*** DATA FOR THIS TASK ***
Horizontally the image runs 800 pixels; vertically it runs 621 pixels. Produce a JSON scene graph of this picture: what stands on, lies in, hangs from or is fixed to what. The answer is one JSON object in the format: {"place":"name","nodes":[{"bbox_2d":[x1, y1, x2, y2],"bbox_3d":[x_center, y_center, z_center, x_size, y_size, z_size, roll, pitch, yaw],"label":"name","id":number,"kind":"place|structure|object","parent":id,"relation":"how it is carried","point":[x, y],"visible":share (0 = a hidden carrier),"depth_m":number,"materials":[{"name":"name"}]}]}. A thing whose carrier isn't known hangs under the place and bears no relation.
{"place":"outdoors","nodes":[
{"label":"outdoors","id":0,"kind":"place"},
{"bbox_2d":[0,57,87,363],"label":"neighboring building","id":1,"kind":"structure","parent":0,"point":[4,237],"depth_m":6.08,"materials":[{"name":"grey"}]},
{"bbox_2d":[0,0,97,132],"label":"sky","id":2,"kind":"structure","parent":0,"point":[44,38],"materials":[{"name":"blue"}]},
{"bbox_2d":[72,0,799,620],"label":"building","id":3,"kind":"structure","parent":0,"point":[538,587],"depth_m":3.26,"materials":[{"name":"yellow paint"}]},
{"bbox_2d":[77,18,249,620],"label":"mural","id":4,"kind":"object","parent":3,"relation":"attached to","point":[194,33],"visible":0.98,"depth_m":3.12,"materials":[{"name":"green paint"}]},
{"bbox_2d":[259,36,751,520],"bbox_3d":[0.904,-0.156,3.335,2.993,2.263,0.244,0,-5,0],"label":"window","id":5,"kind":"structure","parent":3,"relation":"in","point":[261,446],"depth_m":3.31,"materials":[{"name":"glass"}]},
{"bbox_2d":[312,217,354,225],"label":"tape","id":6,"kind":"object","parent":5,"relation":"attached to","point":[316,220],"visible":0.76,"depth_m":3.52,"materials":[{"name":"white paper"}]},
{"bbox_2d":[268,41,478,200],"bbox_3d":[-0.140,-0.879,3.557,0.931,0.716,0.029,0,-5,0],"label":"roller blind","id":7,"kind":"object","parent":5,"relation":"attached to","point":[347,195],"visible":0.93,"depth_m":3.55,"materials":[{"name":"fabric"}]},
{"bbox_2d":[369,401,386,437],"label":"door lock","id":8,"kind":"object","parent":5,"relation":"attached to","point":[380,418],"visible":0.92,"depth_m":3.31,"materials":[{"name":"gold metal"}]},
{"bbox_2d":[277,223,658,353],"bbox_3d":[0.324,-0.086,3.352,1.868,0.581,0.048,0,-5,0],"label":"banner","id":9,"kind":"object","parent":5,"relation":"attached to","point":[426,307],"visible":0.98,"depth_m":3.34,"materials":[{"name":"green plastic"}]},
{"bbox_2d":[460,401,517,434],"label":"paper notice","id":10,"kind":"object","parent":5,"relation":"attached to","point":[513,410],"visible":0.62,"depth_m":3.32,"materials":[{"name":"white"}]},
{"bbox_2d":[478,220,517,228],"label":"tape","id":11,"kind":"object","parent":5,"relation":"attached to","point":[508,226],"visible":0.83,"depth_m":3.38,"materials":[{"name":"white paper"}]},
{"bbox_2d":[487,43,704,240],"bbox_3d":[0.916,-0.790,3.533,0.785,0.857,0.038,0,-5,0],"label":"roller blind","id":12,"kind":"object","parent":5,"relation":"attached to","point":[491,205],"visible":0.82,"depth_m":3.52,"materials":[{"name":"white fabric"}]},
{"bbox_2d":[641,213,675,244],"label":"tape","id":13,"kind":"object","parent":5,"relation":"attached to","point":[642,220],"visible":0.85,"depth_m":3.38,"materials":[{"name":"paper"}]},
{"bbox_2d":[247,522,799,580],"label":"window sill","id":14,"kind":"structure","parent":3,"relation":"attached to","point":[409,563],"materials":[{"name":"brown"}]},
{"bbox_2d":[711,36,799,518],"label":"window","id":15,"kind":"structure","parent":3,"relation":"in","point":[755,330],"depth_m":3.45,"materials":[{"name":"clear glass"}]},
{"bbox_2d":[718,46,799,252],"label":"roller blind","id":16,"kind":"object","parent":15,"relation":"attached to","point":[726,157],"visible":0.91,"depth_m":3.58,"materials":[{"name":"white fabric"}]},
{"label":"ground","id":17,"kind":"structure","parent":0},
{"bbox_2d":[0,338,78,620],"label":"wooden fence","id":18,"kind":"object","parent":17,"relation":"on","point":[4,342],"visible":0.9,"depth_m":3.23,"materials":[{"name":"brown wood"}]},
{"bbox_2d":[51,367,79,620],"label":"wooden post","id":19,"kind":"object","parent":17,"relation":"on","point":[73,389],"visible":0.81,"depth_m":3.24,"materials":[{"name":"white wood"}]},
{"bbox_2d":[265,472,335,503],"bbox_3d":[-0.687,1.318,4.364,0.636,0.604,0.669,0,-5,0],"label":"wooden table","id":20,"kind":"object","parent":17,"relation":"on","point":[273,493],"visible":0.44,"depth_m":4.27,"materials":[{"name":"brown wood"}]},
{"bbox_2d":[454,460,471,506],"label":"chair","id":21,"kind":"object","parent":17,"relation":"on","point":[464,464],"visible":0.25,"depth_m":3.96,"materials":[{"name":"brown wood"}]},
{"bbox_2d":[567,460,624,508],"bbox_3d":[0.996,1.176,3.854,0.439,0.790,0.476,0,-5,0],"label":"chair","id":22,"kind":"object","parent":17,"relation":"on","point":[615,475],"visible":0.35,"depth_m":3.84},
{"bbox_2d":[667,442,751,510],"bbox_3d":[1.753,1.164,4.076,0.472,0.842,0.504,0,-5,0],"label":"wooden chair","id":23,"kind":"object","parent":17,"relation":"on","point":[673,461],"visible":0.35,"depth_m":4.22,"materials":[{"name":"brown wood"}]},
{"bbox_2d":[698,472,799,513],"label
*** End of DATA FOR THIS TASK ***
■ TASK PROMPT
The records above should be reproduced in full, exactly as they read.

■ EXERCISE SOLUTION
Horizontally the image runs 800 pixels; vertically it runs 621 pixels. Produce a JSON scene graph of this picture: what stands on, lies in, hangs from or is fixed to what. The answer is one JSON object in the format: {"place":"name","nodes":[{"bbox_2d":[x1, y1, x2, y2],"bbox_3d":[x_center, y_center, z_center, x_size, y_size, z_size, roll, pitch, yaw],"label":"name","id":number,"kind":"place|structure|object","parent":id,"relation":"how it is carried","point":[x, y],"visible":share (0 = a hidden carrier),"depth_m":number,"materials":[{"name":"name"}]}]}. A thing whose carrier isn't known hangs under the place and bears no relation.
{"place":"outdoors","nodes":[
{"label":"outdoors","id":0,"kind":"place"},
{"bbox_2d":[0,57,87,363],"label":"neighboring building","id":1,"kind":"structure","parent":0,"point":[4,237],"depth_m":6.08,"materials":[{"name":"grey"}]},
{"bbox_2d":[0,0,97,132],"label":"sky","id":2,"kind":"structure","parent":0,"point":[44,38],"materials":[{"name":"blue"}]},
{"bbox_2d":[72,0,799,620],"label":"building","id":3,"kind":"structure","parent":0,"point":[538,587],"depth_m":3.26,"materials":[{"name":"yellow paint"}]},
{"bbox_2d":[77,18,249,620],"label":"mural","id":4,"kind":"object","parent":3,"relation":"attached to","point":[194,33],"visible":0.98,"depth_m":3.12,"materials":[{"name":"green paint"}]},
{"bbox_2d":[259,36,751,520],"bbox_3d":[0.904,-0.156,3.335,2.993,2.263,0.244,0,-5,0],"label":"window","id":5,"kind":"structure","parent":3,"relation":"in","point":[261,446],"depth_m":3.31,"materials":[{"name":"glass"}]},
{"bbox_2d":[312,217,354,225],"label":"tape","id":6,"kind":"object","parent":5,"relation":"attached to","point":[316,220],"visible":0.76,"depth_m":3.52,"materials":[{"name":"white paper"}]},
{"bbox_2d":[268,41,478,200],"bbox_3d":[-0.140,-0.879,3.557,0.931,0.716,0.029,0,-5,0],"label":"roller blind","id":7,"kind":"object","parent":5,"relation":"attached to","point":[347,195],"visible":0.93,"depth_m":3.55,"materials":[{"name":"fabric"}]},
{"bbox_2d":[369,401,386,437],"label":"door lock","id":8,"kind":"object","parent":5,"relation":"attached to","point":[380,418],"visible":0.92,"depth_m":3.31,"materials":[{"name":"gold metal"}]},
{"bbox_2d":[277,223,658,353],"bbox_3d":[0.324,-0.086,3.352,1.868,0.581,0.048,0,-5,0],"label":"banner","id":9,"kind":"object","parent":5,"relation":"attached to","point":[426,307],"visible":0.98,"depth_m":3.34,"materials":[{"name":"green plastic"}]},
{"bbox_2d":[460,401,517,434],"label":"paper notice","id":10,"kind":"object","parent":5,"relation":"attached to","point":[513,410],"visible":0.62,"depth_m":3.32,"materials":[{"name":"white"}]},
{"bbox_2d":[478,220,517,228],"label":"tape","id":11,"kind":"object","parent":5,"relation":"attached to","point":[508,226],"visible":0.83,"depth_m":3.38,"materials":[{"name":"white paper"}]},
{"bbox_2d":[487,43,704,240],"bbox_3d":[0.916,-0.790,3.533,0.785,0.857,0.038,0,-5,0],"label":"roller blind","id":12,"kind":"object","parent":5,"relation":"attached to","point":[491,205],"visible":0.82,"depth_m":3.52,"materials":[{"name":"white fabric"}]},
{"bbox_2d":[641,213,675,244],"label":"tape","id":13,"kind":"object","parent":5,"relation":"attached to","point":[642,220],"visible":0.85,"depth_m":3.38,"materials":[{"name":"paper"}]},
{"bbox_2d":[247,522,799,580],"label":"window sill","id":14,"kind":"structure","parent":3,"relation":"attached to","point":[409,563],"materials":[{"name":"brown"}]},
{"bbox_2d":[711,36,799,518],"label":"window","id":15,"kind":"structure","parent":3,"relation":"in","point":[755,330],"depth_m":3.45,"materials":[{"name":"clear glass"}]},
{"bbox_2d":[718,46,799,252],"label":"roller blind","id":16,"kind":"object","parent":15,"relation":"attached to","point":[726,157],"visible":0.91,"depth_m":3.58,"materials":[{"name":"white fabric"}]},
{"label":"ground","id":17,"kind":"structure","parent":0},
{"bbox_2d":[0,338,78,620],"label":"wooden fence","id":18,"kind":"object","parent":17,"relation":"on","point":[4,342],"visible":0.9,"depth_m":3.23,"materials":[{"name":"brown wood"}]},
{"bbox_2d":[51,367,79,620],"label":"wooden post","id":19,"kind":"object","parent":17,"relation":"on","point":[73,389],"visible":0.81,"depth_m":3.24,"materials":[{"name":"white wood"}]},
{"bbox_2d":[265,472,335,503],"bbox_3d":[-0.687,1.318,4.364,0.636,0.604,0.669,0,-5,0],"label":"wooden table","id":20,"kind":"object","parent":17,"relation":"on","point":[273,493],"visible":0.44,"depth_m":4.27,"materials":[{"name":"brown wood"}]},
{"bbox_2d":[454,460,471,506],"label":"chair","id":21,"kind":"object","parent":17,"relation":"on","point":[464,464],"visible":0.25,"depth_m":3.96,"materials":[{"name":"brown wood"}]},
{"bbox_2d":[567,460,624,508],"bbox_3d":[0.996,1.176,3.854,0.439,0.790,0.476,0,-5,0],"label":"chair","id":22,"kind":"object","parent":17,"relation":"on","point":[615,475],"visible":0.35,"depth_m":3.84},
{"bbox_2d":[667,442,751,510],"bbox_3d":[1.753,1.164,4.076,0.472,0.842,0.504,0,-5,0],"label":"wooden chair","id":23,"kind":"object","parent":17,"relation":"on","point":[673,461],"visible":0.35,"depth_m":4.22,"materials":[{"name":"brown wood"}]},
{"bbox_2d":[698,472,799,513],"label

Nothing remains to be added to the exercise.